(Data items)
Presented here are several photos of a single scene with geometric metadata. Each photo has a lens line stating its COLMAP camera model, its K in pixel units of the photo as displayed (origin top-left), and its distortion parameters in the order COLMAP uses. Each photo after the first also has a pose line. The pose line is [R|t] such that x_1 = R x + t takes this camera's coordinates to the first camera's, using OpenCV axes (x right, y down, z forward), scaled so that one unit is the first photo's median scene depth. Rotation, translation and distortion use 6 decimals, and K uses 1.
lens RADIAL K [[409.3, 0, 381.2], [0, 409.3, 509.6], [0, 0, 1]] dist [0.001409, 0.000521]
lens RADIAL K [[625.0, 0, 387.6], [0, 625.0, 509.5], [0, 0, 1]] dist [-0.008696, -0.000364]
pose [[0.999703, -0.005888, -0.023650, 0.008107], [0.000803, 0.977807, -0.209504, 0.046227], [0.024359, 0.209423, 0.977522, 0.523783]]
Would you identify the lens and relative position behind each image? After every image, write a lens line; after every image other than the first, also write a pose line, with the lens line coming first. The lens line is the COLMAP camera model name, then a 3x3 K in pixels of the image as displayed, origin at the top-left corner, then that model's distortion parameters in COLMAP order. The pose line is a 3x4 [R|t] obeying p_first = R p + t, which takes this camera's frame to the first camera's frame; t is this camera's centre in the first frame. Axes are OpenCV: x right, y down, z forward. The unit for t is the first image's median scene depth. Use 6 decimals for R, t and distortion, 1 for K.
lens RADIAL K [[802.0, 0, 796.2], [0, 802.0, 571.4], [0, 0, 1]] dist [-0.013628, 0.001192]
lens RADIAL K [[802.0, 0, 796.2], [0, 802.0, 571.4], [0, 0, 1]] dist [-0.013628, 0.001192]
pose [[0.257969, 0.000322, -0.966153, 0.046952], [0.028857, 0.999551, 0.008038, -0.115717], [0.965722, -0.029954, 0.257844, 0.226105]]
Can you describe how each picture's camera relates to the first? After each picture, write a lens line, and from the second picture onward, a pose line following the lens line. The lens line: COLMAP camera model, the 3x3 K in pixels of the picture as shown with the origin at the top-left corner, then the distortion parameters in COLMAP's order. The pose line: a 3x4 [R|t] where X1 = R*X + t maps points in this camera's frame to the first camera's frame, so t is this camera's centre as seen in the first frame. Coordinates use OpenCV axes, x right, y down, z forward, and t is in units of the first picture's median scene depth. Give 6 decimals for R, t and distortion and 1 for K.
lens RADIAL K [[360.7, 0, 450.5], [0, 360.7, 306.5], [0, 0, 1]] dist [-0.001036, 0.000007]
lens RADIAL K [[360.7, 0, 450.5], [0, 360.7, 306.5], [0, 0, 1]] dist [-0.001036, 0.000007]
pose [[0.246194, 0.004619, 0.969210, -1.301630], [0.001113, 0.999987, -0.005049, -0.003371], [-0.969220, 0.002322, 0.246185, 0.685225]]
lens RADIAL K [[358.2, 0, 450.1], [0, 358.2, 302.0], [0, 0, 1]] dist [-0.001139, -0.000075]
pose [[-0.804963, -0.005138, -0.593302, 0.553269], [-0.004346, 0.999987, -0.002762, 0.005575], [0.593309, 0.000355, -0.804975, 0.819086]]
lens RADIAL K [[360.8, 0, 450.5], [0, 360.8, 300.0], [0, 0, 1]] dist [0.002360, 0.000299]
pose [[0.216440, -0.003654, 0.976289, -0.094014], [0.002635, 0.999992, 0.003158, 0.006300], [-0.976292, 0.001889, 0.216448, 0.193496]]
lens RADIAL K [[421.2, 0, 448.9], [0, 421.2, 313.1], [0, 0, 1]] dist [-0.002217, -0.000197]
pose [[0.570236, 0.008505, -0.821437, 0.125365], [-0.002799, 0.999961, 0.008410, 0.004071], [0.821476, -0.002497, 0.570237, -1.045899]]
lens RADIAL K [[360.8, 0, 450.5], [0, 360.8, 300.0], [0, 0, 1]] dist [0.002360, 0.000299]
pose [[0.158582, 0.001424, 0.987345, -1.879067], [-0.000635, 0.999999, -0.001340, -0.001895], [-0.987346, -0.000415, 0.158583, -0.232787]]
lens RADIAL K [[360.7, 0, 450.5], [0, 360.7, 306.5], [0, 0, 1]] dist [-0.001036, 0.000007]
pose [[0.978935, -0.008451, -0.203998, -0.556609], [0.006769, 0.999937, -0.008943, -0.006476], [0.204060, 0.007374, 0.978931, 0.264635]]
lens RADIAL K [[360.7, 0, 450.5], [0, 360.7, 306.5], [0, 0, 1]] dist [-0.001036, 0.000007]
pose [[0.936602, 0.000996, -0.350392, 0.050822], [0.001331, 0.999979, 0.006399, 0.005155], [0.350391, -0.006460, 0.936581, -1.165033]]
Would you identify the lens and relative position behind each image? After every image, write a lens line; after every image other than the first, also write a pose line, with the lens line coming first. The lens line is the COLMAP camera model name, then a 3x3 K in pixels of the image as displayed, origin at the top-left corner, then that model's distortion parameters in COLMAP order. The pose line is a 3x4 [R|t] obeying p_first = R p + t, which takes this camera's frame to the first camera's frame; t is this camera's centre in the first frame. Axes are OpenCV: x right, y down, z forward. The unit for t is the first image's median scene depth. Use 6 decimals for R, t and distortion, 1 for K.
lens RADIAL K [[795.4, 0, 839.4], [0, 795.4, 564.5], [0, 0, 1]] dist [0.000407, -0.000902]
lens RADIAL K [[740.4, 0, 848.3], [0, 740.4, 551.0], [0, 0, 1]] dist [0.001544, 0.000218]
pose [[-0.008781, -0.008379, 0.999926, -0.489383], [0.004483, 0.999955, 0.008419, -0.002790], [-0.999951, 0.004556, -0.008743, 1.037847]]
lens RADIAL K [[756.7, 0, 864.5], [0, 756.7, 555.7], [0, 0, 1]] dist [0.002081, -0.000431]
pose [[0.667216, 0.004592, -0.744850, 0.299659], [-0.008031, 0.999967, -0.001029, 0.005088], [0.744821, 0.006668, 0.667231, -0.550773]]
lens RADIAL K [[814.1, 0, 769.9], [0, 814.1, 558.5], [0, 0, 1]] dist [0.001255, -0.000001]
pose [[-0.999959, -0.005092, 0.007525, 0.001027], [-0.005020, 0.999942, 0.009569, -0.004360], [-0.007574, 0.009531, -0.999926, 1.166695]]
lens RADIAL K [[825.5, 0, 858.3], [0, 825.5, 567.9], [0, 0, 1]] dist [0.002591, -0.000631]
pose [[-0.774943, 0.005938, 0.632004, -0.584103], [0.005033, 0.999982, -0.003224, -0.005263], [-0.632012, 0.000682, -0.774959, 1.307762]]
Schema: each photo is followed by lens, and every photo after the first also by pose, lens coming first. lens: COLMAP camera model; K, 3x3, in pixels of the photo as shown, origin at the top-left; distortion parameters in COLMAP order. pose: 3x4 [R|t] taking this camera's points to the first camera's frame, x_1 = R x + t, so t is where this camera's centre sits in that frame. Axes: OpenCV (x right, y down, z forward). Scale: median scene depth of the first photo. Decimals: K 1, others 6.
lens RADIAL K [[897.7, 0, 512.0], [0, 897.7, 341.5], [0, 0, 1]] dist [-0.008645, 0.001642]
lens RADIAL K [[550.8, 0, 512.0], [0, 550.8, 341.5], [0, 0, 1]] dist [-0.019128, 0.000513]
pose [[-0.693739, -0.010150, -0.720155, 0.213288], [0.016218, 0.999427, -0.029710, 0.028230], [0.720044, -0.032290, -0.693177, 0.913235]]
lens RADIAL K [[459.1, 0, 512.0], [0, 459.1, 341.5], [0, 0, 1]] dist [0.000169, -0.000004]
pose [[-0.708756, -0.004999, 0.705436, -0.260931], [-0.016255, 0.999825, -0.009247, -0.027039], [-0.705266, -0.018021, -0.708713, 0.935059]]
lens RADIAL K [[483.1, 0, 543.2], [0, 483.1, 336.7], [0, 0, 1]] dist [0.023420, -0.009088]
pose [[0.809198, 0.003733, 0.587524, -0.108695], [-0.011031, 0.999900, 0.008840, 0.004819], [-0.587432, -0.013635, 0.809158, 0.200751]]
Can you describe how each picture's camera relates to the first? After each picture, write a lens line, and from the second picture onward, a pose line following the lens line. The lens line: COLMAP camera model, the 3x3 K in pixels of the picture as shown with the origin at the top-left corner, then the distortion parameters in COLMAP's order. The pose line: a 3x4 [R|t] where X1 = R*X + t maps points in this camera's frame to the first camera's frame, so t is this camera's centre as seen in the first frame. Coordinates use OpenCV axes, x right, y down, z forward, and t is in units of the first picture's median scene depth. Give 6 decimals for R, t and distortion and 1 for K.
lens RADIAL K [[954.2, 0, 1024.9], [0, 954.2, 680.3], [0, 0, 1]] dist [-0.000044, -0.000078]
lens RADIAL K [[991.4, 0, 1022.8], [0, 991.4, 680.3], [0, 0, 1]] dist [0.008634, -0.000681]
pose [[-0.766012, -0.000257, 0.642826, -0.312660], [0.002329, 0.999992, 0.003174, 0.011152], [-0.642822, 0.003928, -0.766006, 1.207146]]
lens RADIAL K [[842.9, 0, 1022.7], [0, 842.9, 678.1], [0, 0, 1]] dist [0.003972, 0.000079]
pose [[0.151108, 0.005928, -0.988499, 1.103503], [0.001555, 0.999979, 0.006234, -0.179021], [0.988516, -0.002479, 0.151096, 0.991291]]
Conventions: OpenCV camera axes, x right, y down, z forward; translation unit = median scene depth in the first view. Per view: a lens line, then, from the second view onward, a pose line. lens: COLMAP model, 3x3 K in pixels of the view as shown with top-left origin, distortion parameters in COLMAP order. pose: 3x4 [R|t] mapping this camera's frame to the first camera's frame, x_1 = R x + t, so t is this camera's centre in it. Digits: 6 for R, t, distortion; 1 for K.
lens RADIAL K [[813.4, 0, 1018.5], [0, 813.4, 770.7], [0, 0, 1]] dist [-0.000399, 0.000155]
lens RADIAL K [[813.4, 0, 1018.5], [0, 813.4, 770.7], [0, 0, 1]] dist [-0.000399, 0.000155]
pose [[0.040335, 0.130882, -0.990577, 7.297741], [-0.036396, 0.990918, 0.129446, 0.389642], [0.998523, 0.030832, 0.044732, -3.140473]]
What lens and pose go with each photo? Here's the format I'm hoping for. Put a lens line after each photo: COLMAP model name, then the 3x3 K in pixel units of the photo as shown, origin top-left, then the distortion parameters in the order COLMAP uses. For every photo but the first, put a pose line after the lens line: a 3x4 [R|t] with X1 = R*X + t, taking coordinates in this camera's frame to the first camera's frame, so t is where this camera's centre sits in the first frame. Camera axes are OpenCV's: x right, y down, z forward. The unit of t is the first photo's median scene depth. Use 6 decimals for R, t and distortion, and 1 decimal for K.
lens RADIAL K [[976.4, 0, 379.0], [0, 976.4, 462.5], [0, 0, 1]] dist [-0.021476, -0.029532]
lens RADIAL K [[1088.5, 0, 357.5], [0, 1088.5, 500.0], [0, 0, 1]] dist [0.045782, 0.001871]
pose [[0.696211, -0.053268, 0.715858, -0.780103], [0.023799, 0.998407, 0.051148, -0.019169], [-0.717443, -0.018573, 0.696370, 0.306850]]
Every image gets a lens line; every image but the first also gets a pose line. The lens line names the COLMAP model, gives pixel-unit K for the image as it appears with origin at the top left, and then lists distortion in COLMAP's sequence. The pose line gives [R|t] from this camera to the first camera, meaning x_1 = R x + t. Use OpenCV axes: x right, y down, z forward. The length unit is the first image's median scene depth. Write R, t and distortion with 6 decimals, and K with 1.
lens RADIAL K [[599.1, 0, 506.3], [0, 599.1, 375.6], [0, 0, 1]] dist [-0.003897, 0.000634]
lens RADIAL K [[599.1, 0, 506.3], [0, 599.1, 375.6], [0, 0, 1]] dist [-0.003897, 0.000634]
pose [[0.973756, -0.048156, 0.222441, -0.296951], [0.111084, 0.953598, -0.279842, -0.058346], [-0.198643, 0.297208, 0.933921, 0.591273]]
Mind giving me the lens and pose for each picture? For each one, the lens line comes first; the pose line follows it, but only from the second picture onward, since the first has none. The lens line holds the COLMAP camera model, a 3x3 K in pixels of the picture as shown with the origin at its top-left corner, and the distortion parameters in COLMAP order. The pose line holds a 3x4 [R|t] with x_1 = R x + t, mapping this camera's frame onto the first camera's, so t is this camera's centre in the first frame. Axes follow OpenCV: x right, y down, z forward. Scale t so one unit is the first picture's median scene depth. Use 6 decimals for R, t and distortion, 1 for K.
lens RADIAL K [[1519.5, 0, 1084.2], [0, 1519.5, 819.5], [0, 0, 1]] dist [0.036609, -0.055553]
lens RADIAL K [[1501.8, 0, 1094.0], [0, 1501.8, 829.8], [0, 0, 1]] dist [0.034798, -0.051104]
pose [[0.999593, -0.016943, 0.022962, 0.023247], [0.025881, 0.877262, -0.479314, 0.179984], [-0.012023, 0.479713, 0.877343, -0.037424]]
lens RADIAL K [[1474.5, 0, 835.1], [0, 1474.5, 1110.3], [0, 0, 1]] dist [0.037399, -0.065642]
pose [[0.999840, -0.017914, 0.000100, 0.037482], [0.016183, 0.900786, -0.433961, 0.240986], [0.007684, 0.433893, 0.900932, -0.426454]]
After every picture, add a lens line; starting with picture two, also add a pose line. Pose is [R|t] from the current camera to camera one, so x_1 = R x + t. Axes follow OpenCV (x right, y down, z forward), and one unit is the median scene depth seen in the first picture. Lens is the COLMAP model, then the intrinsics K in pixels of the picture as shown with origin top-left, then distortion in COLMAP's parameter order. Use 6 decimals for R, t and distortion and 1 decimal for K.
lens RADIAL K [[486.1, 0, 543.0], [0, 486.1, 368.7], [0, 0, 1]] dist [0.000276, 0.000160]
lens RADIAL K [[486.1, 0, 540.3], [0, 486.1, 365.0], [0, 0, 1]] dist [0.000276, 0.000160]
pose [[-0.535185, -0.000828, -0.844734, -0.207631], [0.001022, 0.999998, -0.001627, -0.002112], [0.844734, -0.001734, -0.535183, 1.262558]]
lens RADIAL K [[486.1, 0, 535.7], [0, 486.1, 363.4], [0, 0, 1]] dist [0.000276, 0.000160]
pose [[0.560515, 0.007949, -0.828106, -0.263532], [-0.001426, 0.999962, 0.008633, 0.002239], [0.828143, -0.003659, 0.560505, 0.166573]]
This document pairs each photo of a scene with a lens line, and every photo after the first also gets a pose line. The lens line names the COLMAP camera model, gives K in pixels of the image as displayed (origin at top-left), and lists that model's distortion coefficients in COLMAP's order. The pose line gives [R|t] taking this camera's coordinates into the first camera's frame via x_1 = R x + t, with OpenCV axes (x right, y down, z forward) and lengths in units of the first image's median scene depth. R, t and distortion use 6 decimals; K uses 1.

# YOUR ASSIGNMENT
Return every line of the material that contains the word "mapping". Case counts.

# SOLVED PROBLEM
Conventions: OpenCV camera axes, x right, y down, z forward; translation unit = median scene depth in the first view. Per view: a lens line, then, from the second view onward, a pose line. lens: COLMAP model, 3x3 K in pixels of the view as shown with top-left origin, distortion parameters in COLMAP order. pose: 3x4 [R|t] mapping this camera's frame to the first camera's frame, x_1 = R x + t, so t is this camera's centre in it. Digits: 6 for R, t, distortion; 1 for K.
Mind giving me the lens and pose for each picture? For each one, the lens line comes first; the pose line follows it, but only from the second picture onward, since the first has none. The lens line holds the COLMAP camera model, a 3x3 K in pixels of the picture as shown with the origin at its top-left corner, and the distortion parameters in COLMAP order. The pose line holds a 3x4 [R|t] with x_1 = R x + t, mapping this camera's frame onto the first camera's, so t is this camera's centre in the first frame. Axes follow OpenCV: x right, y down, z forward. Scale t so one unit is the first picture's median scene depth. Use 6 decimals for R, t and distortion, 1 for K.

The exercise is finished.